Exercise: The entries below hold a line with "Remember – our" and a line with "Conditions on Kili". Return those lines and all that lie between them, exactly and only.

Dataset entries:
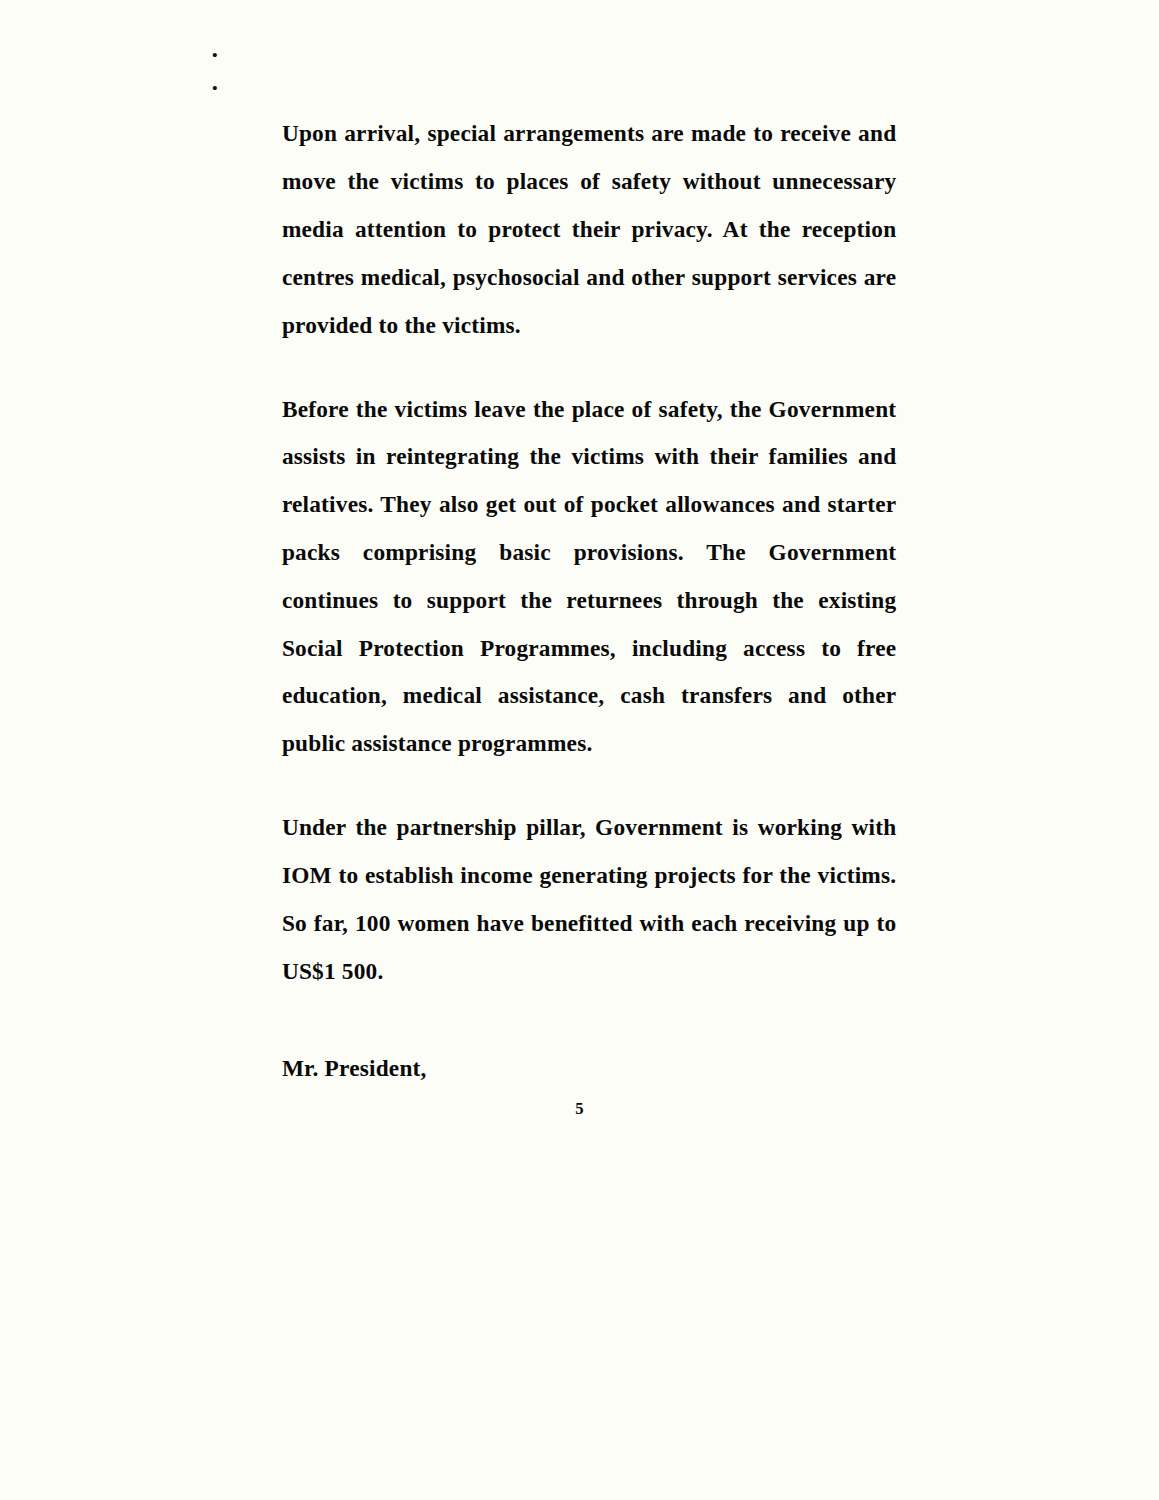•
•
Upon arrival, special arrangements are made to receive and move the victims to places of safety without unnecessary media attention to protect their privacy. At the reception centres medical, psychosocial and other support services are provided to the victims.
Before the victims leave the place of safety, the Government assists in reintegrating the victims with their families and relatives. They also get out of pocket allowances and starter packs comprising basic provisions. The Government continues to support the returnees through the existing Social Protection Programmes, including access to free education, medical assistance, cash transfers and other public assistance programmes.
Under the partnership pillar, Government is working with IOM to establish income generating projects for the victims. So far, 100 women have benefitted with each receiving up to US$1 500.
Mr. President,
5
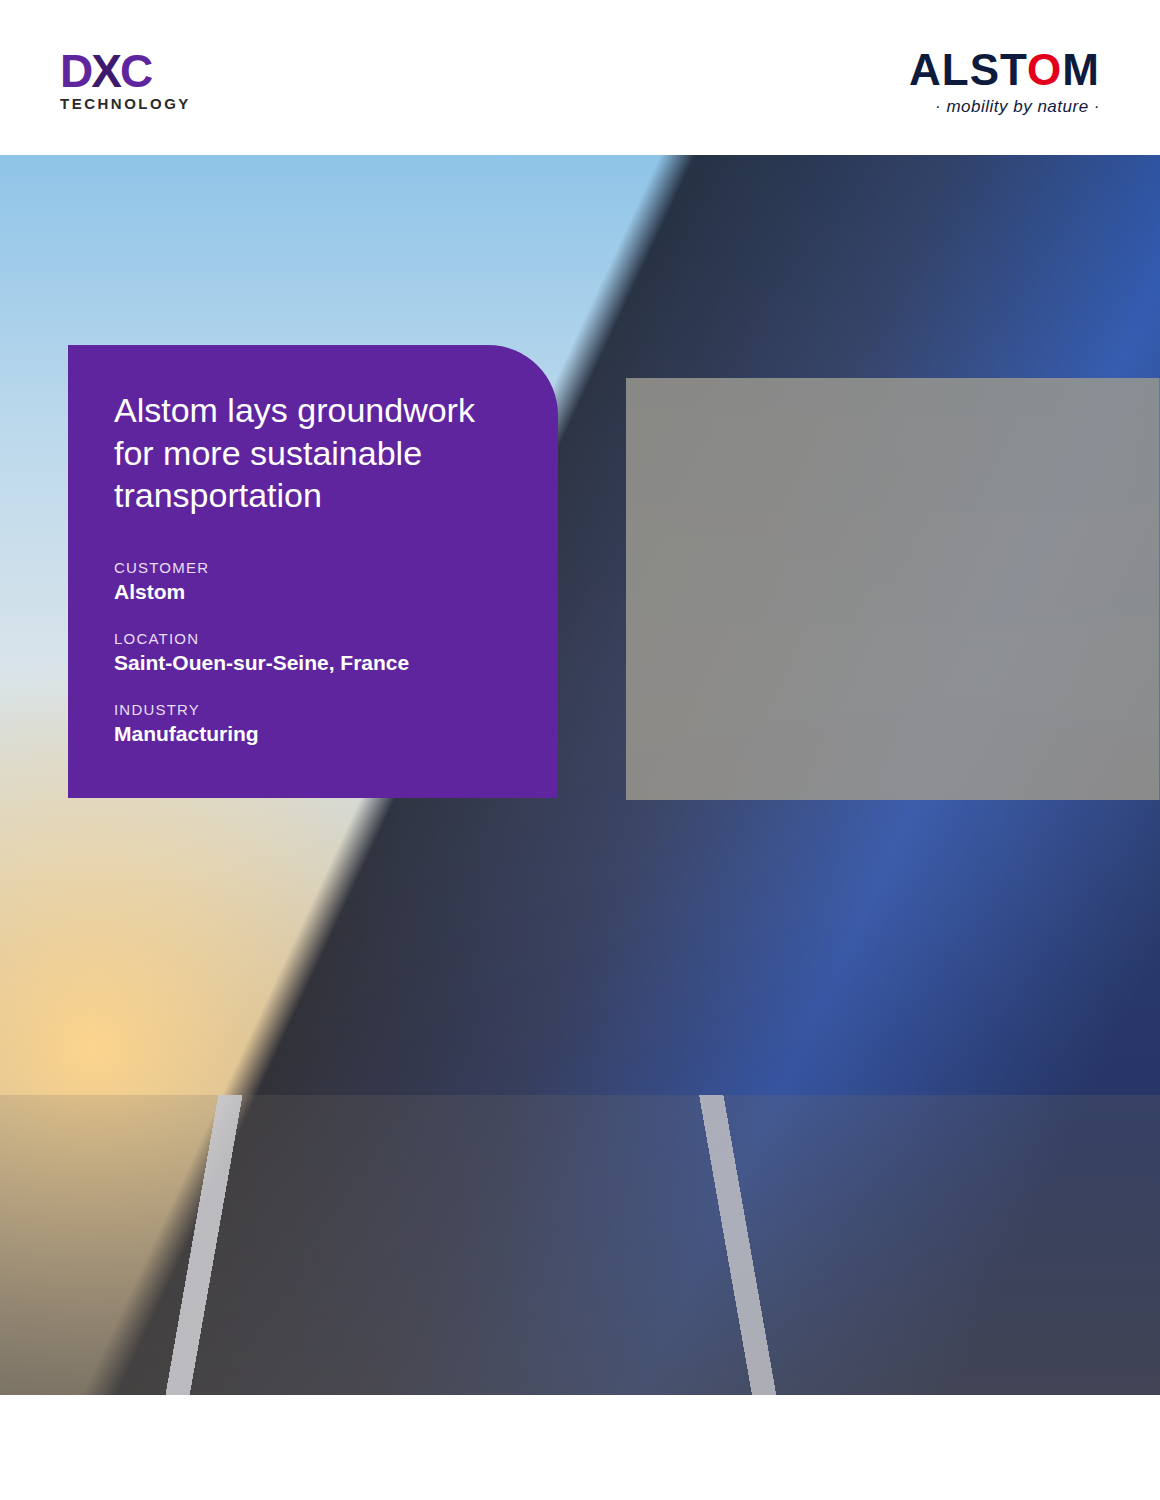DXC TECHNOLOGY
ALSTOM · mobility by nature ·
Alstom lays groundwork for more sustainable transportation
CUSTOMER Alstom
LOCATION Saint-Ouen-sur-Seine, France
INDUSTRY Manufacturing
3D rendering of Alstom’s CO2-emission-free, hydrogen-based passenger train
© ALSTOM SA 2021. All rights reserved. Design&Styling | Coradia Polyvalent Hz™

---

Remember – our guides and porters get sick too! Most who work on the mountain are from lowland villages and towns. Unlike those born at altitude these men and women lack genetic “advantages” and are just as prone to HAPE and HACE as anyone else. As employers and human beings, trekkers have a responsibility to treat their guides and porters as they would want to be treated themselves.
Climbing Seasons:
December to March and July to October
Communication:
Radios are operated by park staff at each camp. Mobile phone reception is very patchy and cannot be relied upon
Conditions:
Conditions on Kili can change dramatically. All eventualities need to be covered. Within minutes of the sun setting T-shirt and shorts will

Output:
Remember – our guides and porters get sick too! Most who work on the mountain are from lowland villages and towns. Unlike those born at altitude these men and women lack genetic “advantages” and are just as prone to HAPE and HACE as anyone else. As employers and human beings, trekkers have a responsibility to treat their guides and porters as they would want to be treated themselves.
Climbing Seasons:
December to March and July to October
Communication:
Radios are operated by park staff at each camp. Mobile phone reception is very patchy and cannot be relied upon
Conditions:
Conditions on Kili can change dramatically. All eventualities need to be covered. Within minutes of the sun setting T-shirt and shorts will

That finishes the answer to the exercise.